Questions: Multi-material compositions, especially for dental applications, are critical due to the oral environment, which can alter the properties of combined materials and affect their bond. Micro-topologies can improve the interface for resin injection molding around metallic inserts by undercuts and surface-enlargements, thus improving the adhesion between the different materials. The aim of the present study was to analyse the structure and biocompatibility of multi-material brackets of different metal-plastic combinations for oral/dental application, characterised by an additively manufactured interface generated by Laser Metal Deposition (LMD).
Schlagwörter: multi-material compositions, material interface, laser metal deposition (LMD), dentistry, orthodontics
Methods: Simplified bracket bodies (n= 51) formed by injection molding (P.A.N.A.C.E.A.) were delivered to an LMD-process for additively forming pin shaped structures (316L, <200µm) to improve composite-material interface. For injection molding around metallic inserts with PEEK (polyether ether ketone; n=25) and polyamide (n=26), respectively, giving the bracket the final shape, the build-up strategy with the best pull-off force results out of four formerly tested (different geometry and process parameters) was selected. Additionally, brackets out of metallic inserts without additively enhanced surface were also produced and served as control groups (PEEK n=25; polyamide n=25). All test brackets were analysed by stereomicroscopy for insert molding defects and after one year simulated oral thermal (Thermocycler SD, Mechatronik GmbH, Feldkirchen-Westerham, Germany) and mechanical aging (Toothbrush simulator, Willitec GmbH, Munich, Germany); surface roughness of compound brackets was also measured. Statistics were performed by descriptive analysis and paired t-test (significance level: p≤0.05).

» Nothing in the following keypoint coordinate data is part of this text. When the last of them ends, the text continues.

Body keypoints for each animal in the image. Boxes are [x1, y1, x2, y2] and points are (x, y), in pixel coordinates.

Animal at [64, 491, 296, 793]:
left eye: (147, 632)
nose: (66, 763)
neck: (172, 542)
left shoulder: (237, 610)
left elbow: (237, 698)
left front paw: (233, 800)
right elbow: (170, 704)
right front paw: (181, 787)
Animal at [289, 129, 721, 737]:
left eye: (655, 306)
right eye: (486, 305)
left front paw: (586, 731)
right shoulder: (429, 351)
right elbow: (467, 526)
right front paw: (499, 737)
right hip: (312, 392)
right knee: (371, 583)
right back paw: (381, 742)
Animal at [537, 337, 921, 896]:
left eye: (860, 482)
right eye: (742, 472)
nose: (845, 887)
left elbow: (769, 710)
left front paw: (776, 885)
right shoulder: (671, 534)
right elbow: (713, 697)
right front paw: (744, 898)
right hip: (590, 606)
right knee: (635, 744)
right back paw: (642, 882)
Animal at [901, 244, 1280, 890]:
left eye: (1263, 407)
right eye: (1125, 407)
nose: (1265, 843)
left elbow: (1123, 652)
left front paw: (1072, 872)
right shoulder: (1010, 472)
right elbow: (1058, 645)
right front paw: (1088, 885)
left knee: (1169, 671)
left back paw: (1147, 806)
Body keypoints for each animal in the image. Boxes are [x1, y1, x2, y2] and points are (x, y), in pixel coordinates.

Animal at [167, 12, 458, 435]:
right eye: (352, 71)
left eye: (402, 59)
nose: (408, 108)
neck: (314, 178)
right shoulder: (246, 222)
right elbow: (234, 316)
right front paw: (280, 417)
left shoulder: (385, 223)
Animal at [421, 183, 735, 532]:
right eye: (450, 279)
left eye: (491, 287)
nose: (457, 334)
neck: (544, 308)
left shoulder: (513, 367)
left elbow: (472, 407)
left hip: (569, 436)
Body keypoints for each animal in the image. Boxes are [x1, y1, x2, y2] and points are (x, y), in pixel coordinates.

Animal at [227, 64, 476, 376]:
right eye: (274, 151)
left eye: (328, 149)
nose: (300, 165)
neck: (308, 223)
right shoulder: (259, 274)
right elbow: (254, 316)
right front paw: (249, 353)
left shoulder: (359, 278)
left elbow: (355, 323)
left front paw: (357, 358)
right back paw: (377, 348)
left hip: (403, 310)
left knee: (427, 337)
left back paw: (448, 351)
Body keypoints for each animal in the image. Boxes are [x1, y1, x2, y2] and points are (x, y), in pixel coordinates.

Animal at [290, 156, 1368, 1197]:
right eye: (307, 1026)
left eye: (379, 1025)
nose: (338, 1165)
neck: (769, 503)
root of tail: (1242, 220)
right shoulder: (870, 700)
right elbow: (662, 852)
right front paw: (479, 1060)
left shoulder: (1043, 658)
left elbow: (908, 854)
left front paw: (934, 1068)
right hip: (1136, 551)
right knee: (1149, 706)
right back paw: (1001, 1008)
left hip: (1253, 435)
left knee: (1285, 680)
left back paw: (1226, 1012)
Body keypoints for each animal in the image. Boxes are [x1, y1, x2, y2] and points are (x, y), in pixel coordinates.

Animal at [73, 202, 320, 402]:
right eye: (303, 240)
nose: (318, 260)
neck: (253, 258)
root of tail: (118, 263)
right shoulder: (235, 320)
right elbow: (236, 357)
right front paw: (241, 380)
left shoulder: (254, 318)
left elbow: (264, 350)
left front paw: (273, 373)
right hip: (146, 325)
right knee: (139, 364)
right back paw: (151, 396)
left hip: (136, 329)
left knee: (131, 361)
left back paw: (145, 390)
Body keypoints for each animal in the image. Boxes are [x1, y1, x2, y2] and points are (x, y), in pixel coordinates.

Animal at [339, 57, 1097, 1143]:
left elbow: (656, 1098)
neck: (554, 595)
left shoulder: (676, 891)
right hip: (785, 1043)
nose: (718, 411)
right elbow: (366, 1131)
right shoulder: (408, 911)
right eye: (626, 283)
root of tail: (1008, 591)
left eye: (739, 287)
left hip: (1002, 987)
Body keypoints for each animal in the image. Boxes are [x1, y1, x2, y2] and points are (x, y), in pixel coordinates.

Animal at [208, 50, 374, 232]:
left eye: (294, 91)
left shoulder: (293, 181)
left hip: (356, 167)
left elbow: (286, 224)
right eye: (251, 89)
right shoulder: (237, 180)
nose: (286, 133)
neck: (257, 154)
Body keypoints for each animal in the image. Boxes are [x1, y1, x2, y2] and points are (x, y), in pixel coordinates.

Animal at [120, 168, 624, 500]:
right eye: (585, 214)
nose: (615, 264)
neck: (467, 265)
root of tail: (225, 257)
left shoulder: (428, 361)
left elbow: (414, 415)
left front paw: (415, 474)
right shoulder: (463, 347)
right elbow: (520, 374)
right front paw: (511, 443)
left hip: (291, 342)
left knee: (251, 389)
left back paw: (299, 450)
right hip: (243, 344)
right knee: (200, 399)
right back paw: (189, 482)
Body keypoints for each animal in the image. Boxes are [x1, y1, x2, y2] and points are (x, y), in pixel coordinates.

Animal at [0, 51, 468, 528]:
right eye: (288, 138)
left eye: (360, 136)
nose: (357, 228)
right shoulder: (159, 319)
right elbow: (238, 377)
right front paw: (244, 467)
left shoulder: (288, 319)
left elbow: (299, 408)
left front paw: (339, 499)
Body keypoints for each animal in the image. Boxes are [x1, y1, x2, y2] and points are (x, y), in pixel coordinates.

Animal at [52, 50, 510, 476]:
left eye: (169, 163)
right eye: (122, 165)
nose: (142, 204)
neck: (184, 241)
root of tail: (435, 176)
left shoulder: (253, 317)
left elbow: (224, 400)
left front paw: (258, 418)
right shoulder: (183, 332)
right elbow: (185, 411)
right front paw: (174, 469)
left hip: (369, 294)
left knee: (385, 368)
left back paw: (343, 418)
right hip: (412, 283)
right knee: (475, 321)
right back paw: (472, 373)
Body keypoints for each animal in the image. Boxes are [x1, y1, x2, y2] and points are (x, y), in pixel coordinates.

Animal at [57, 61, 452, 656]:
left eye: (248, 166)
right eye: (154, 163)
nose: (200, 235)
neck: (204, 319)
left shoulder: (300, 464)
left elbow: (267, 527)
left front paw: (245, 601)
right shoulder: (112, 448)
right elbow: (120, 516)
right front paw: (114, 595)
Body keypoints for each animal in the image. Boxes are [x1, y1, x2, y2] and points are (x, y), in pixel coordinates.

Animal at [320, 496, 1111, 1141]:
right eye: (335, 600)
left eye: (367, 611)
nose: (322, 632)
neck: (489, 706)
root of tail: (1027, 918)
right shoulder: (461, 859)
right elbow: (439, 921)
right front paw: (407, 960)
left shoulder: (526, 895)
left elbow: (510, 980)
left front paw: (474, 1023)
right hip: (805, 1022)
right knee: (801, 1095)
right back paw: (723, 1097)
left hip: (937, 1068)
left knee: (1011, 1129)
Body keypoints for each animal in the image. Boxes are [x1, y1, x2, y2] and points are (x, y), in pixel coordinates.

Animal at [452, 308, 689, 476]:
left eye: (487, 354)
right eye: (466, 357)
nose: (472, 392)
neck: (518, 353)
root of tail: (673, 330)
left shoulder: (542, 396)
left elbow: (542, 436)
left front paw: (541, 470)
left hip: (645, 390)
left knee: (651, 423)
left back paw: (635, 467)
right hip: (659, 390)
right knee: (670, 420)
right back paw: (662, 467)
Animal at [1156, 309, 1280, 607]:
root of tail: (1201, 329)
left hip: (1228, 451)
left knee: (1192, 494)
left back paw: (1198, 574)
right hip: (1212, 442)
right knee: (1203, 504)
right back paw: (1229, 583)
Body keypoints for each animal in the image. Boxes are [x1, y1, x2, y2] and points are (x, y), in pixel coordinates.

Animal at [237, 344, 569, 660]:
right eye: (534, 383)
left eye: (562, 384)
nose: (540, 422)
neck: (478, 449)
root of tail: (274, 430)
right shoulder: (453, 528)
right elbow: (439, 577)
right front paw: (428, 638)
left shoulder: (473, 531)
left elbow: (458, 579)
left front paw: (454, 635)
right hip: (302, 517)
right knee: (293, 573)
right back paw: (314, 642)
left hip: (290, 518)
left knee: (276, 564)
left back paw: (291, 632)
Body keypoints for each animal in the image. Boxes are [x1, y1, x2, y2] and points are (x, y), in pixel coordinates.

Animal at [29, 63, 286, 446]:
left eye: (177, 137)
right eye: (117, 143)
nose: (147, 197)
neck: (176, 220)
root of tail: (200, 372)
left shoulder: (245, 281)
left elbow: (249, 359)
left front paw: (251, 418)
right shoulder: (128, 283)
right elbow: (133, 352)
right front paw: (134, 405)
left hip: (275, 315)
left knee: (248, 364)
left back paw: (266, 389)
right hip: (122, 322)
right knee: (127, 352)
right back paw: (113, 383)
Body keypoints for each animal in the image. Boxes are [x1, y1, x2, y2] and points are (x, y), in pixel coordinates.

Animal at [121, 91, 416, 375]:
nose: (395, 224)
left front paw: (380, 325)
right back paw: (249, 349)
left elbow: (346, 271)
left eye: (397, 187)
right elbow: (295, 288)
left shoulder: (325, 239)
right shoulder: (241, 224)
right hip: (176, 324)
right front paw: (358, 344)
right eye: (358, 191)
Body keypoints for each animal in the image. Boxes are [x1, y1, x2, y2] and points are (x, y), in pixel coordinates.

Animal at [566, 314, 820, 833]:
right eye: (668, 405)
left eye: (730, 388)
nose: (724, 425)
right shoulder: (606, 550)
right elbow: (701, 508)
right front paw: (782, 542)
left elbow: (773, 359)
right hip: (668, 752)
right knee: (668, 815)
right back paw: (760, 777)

Results: Regardless of interface, stereomicroscopy analysis of infiltrated brackets revealed numerous filling-defects in PEEK (n=13/36%) compared to polyamide samples, where no filling-defects could be detected. However, PEEK infiltration was much better at additively enhanced surfaces (n=8/32% vs. n=5/45% defects in the test compared to the control group, respectively), whereas n=14 (56%) samples in the control group had to be excluded from the outset and were not taken further into account since no compound could be reached. In none of the samples still under consideration (test groups: PEEK n=17, polyamide n=26; control groups: PEEK n=6, polyamide n=25) a detachment of the compound could be found after simulation of one year thermal and mechanical aging, and an exposure of the interface could only be detected in the test groups with one sample each.
Independently of the interface, surface roughness of both plastic materials significantly decreased with aging (0.2-0.3μm vs. 0.5-0.6μm beforehand; p<0.0001). While PEEK initially had somewhat lower Ra values compared to polyamide samples (p=0.01), this reversed for materials after aging (p<0.0001).
Conclusions: Additive manufacturing is a favourable technique to modify the interface of complex geometries and enhance composite material properties for oral clinical use. The material compound was not compromised at one year simulated oral thermal and mechanical aging, but surface roughness significantly decreased with aging and substance abrasion was critical with exposure of micro-topologies in some, but clinical negligible cases, so that the weak point was not the interface but laid in the material properties of the resins used for final bracket shaping.